§ **Texto fuente**:
------------------------------------------------------------------------

Fiesta literaria en Cuba pica y se extiende
- Escrito por Niurka Rivero Navarro
- Publicado en Opinión

Febrero, 2017.- Culminó la 26 Feria Internacional del Libro de La Habana (FIL), sí, cerró sus imaginarias cortinas en la capital del país para iniciar desde hoy el largo y fructífero recorrido por otras 15 sedes ubicadas en el resto de las provincias cubanas prestas desde ya a recibir los valiosos ejemplares y redescubrir la vibra de escritores y poetas empeñados en hacer crecer el acervo cultural de los ávidos lectores.
La mayor fiesta literaria que año tras año acontece en la isla siempre en el mes de febrero pone al descubierto las visibles virtudes de los creadores y la sensibilidad profunda que emana de ellos.
En este ‘2017’ 45 países llegaron a la fortaleza de San Carlos de la Cabaña para protagonizar la cita dedicada esta vez al intelectual Armando Hart Dávalos, distinguido el pasado lunes 13 de febrero con el Premio Nacional de Periodismo José Martí y homenajear al líder invicto y por siempre inmortal Fidel Castro Ruz.
La nación invitada Canadá, no sólo recibió el amor del pueblo cubano, también se llevó a casa el Gran Premio al mejor stand del evento por su originalidad, uso eficaz del área e interacción con el público.
1400 título fueron puestos a la venta, 301 500 forman parte ya de la biblioteca personal de los que no quisieron perderse del espectáculo ni un sólo detalle.

------------------------------------------------------------------------

Entradas de datos guardadas

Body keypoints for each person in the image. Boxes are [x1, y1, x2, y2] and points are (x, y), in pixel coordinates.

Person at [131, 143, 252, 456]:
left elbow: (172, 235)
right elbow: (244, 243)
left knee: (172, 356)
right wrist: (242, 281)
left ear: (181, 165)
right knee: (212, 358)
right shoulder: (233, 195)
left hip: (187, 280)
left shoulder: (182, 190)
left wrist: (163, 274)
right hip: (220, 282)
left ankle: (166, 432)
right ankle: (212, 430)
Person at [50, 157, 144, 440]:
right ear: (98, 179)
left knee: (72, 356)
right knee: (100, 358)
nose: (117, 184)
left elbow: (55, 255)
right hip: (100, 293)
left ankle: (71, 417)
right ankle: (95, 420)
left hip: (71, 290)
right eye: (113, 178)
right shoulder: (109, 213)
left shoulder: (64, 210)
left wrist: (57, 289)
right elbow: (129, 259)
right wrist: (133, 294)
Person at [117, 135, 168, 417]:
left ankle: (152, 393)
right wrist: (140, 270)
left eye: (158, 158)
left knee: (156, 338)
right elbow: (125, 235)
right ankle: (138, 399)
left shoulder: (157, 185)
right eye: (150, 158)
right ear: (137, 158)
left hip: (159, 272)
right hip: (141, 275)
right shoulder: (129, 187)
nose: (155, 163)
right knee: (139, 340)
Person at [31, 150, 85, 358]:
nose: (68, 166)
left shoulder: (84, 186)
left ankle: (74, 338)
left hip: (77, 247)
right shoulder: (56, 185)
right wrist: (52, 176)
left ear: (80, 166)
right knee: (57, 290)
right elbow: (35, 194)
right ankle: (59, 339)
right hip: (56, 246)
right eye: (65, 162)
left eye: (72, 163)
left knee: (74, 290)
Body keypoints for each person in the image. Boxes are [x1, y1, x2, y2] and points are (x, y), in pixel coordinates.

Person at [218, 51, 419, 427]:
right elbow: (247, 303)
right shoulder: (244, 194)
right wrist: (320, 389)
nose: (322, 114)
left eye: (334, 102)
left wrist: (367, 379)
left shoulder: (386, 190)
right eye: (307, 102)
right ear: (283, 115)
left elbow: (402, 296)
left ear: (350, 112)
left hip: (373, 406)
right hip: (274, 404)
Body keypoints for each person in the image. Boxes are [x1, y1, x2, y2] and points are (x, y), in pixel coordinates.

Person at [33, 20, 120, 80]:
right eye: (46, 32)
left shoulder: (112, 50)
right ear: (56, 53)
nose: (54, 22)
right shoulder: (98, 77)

------------------------------------------------------------------------

§ **Instrucciones de trabajo**:
En la crónica sobre la Feria del Libro de La Habana, ¿qué premio obtuvo Canadá? El listado no hace falta para resolver nada de lo que se pide.

§ **Espacio de respuesta**:
El Gran Premio al mejor stand del evento.